I just saw the movie, “The devil wears Prada (2006),” and thinking to myself that it is unusual for Hollywood films to have a name referring to supernatural things like the devil, so naturally, I was curious and watched it. It is the story of a Andrea (Anne Hathaway), a collage graduate who gets a job in a high fashion industry and in other to impress her overbearing boss (Meryl Streep) and keep her job, she metamorphose from a simple girl who loves wearing flat shoes to a high heeled catwalk model much to the chagrin of her boyfriend and ends up wrecking their marriage? No their living together.
Yes, you heard me right, Andrea and her boyfriend aren’t husband and wife. They are just living together, enjoying all the entitlement of married life without actually being married. Her boyfriend wants her to be there for him, to work less, and come home on time for “family” time, yet they aren’t actually a family. The film ends in a high note when Andrea quits her job, walking out on her overbearing boss because she realizes that she really doesn’t want to be like her boss who has had series of divorces and was just beginning another one with her latest husband. So she quits her hugely successful career, but for what? So that she could be a perfect girlfriend to her neglected boyfriend?
I think there is something wrong with Hollywood wanting us to believe that live in relationships are equivalent to marriage when they aren’t and until Andrea and her boyfriend decides to get married they are basically living a lie since the marital bond is what create the family, any other thing is just a shame, and they may wake up one day and walk out and that is the end of it. Even a temporal thing like getting a job needs some form of formal agreement, a contract and employment letter and terms of agreements that enable both parties understand the relationship between themselves and the different obligations that each owes to the other. Similarly, a football player is received into a new team and signs a new contract in which the terms of understanding between the club and the players are clearly spelt out. Thus, a relationship between Andrea and her boyfriend, though they pretend to be husband and wife yet because they have no formal marriage contract can at best be likened to a player playing all the major games but without a signed contracts or a employee that works hard daily in a nice company but has no employment contract.
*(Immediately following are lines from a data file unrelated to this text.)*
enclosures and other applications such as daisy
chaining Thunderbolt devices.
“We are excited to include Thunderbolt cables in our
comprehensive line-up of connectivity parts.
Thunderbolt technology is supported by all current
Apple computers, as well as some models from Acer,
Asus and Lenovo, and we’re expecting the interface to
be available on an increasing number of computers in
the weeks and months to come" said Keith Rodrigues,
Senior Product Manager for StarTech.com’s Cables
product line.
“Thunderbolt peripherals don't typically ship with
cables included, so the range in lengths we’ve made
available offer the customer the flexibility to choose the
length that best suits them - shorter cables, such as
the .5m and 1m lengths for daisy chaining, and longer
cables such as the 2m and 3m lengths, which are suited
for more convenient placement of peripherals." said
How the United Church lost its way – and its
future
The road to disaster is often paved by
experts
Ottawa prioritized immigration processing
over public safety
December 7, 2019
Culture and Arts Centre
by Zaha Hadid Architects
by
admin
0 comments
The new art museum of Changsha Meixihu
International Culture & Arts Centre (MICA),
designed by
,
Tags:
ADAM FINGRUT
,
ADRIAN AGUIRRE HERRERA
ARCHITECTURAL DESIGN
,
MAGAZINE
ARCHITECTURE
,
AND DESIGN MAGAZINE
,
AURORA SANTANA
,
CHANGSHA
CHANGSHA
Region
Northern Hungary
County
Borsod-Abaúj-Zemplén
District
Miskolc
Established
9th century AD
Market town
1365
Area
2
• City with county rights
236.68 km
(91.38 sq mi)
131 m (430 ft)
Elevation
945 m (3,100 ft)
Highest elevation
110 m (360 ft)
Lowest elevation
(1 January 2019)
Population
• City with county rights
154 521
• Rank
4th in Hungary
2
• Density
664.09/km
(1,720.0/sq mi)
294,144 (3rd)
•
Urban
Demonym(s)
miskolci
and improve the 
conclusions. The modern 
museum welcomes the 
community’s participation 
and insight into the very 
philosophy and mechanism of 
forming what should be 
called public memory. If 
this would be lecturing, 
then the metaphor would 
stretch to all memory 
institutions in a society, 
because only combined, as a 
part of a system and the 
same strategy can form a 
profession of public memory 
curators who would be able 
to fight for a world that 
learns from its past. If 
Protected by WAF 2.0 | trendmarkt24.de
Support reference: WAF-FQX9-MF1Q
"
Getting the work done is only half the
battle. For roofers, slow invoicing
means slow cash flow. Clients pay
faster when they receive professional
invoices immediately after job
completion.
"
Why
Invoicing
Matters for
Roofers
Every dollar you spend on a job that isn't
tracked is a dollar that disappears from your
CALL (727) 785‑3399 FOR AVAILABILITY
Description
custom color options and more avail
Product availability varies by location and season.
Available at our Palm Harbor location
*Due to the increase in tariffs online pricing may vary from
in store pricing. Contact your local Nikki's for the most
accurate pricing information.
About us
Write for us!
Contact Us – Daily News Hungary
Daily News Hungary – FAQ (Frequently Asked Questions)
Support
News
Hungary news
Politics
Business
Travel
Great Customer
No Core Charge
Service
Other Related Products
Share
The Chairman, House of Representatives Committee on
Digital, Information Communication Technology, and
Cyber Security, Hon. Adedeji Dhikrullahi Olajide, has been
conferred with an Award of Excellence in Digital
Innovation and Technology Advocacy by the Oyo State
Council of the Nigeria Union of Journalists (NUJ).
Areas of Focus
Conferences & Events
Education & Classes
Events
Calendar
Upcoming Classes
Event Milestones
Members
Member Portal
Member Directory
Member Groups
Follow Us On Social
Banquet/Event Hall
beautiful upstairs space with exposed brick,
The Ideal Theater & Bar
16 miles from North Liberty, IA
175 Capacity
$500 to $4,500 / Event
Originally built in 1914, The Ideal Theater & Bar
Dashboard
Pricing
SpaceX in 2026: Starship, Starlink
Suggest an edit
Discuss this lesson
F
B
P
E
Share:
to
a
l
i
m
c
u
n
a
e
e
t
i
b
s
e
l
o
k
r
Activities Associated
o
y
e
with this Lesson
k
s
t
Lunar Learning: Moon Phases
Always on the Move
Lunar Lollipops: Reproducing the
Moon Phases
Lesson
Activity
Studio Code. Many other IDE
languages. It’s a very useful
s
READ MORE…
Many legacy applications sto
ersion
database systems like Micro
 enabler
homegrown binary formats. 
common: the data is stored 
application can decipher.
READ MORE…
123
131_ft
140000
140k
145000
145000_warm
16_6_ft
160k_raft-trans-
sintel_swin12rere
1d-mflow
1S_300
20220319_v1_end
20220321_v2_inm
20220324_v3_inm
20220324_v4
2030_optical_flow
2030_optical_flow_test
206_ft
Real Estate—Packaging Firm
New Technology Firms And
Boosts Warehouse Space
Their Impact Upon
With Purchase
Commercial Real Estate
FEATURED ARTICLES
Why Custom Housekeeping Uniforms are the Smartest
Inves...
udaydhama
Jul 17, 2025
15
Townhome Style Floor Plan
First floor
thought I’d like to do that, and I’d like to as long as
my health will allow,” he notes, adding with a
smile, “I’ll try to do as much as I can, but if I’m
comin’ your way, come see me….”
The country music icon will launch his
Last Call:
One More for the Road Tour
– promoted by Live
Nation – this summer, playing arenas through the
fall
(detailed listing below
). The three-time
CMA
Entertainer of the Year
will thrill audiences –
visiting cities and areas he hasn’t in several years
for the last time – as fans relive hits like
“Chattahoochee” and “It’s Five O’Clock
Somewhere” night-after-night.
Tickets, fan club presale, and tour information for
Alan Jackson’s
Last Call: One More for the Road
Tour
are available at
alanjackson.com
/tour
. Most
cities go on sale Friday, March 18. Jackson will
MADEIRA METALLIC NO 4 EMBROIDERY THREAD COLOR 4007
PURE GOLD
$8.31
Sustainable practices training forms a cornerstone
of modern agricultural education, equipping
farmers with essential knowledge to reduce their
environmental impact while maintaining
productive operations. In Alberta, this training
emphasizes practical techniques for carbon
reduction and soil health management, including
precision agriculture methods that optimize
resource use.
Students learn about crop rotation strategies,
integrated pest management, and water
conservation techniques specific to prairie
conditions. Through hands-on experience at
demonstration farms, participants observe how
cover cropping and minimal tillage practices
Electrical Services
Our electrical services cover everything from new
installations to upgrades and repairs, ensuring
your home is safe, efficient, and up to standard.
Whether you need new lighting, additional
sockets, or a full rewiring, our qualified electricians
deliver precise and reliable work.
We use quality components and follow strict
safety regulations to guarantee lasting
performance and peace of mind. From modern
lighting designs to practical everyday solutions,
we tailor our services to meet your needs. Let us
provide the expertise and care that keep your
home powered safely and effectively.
In both case the situation is indefensible. This is but a weak analogy because marriage is much more than a contract; it is actually a covenant in which two persons exchange vows of giving themselves whole an entire to the other. As Professor Scott Hahn puts it, “In a contract, there is an exchange of goods, in marriage; there is the exchange of persons.” The sacrament or vow of marriage is what makes a family, any other thing would be a pretence and untruthful.
Still in the same line, the movie portrays Andrea as having a flippant attitude about sex; she treats it as a casual pastime. As such when she was on the trip to Paris, and she meets a friend who had helped in the past, and has been desiring her since, so they go out and have some drinks and the next thing they are kissing and Voila! She ends up in bed with him. But the next morning, it was as if nothing happened, she casually picks up her things and walks out. I beg to disagree. There is nothing casual about sex. It is actually very serious and should be treated like so. How so? Well for one, sex leads not just to emotional bonding but also physical bonding such that if one is afflicted with a disease let’s say for example HIV/AIDs or any of the deadly sexually transmitted diseases, the other might just catch it, so don’t let Hollywood fool you. Similarly, during sex, there is a whole exchange of bodily fluids that are sometimes unpleasant. But even more important regardless of the deception and denial of the modern age, sex is a source of human life and really meant for people who are married
To sum, the whole point the movie is straining to make is that one must get ones priorities right, placing family over fortunes but the problem is that the movie misses the more fundamental point that there is no family without marriage and that a job contract is far more secure relationship than a live-in-boyfriend and sometimes last longer. Hollywood has to help bring back the right concept of family and stop promoting harmful practices.